Keeping in touch with the market will be “the” key quality for both buyers and sellers. Personally, I believe some programs will come and go from the market without support, when they are out of line with the “2023 New Normal” (that is currently in the process of being defined). But then, I believe the same applies to reinsurers. We are all trading in a market and those reinsurers that try to push far beyond market consensus might find themselves in an odd spot: Not realizing the potential of the best priced European CAT market in many years.?

Is there a “P” that I forgot to mention? Any other observation you had, that should be in there??
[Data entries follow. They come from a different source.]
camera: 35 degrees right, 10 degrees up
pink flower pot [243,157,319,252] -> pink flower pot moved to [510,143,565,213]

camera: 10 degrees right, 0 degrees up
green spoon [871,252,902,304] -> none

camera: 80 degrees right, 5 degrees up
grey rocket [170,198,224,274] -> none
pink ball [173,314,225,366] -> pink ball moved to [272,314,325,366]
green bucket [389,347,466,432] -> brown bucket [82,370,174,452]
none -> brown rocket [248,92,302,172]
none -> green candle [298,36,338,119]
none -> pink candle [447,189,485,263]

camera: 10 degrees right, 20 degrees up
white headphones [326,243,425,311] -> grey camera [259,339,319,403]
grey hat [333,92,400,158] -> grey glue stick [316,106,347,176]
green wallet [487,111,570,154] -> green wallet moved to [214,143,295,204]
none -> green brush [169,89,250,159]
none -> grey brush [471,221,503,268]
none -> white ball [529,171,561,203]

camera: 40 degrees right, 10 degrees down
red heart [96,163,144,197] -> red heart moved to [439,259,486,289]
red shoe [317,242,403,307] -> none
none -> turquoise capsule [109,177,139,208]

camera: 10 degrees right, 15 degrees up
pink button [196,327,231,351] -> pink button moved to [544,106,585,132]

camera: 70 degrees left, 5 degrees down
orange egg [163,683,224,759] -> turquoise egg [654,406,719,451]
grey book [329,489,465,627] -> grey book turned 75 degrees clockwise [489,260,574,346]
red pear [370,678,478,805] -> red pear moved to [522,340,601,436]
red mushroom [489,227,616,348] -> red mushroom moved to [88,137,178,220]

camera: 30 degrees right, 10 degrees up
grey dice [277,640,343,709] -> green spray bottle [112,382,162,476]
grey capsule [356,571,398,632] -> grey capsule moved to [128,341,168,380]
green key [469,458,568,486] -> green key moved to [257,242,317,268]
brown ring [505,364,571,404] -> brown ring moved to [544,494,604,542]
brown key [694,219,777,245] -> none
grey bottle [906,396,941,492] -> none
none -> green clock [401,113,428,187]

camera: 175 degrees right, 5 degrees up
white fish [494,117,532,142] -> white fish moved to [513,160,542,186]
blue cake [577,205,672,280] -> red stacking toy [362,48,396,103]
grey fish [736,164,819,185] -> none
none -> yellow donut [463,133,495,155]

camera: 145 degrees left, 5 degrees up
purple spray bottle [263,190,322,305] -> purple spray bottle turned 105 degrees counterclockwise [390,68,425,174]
Fantastic observation and thoughtful summary... We too get the same indication in the market that reinsurers are looking for double double... Double the attachment point and double the price for CAT programme especially....

Sinisa Lovrincevic, MSc

CEO & Founder at REIMPACT RE

2 年

Thank you Joachim Racz for sharing very valuable qualitative and quantitative data and info. High level of transparency and confidence. Wish you end team all success for 2023 and further. Awaiting your further posts with interest to learn more about your views. Thank you.

David Menezes

Chief Risk Officer at Peak Re

2 年

Very insightful. A challenging renewal for all parts of the value-chain.

Michael Hinz

Turning risk into value

2 年

Joachim Racz: Great summary. Thank you! Probably, at least five of the seven P‘s will need to be achieved to assure the Placeability of most reinsurance programs!

David Carson

Managing Director, K2 CAT

2 年

Good points, thanks for sharing. P for Profit, as, without that, there will be no Permanence in the cat offering. This is a Proper hard market now, with no territory immune from the effects. Challenging for all. But good companies, and good reinsurers, should not be afraid of what lies ahead. It’s a great opportunity for People to shine in a Positive way.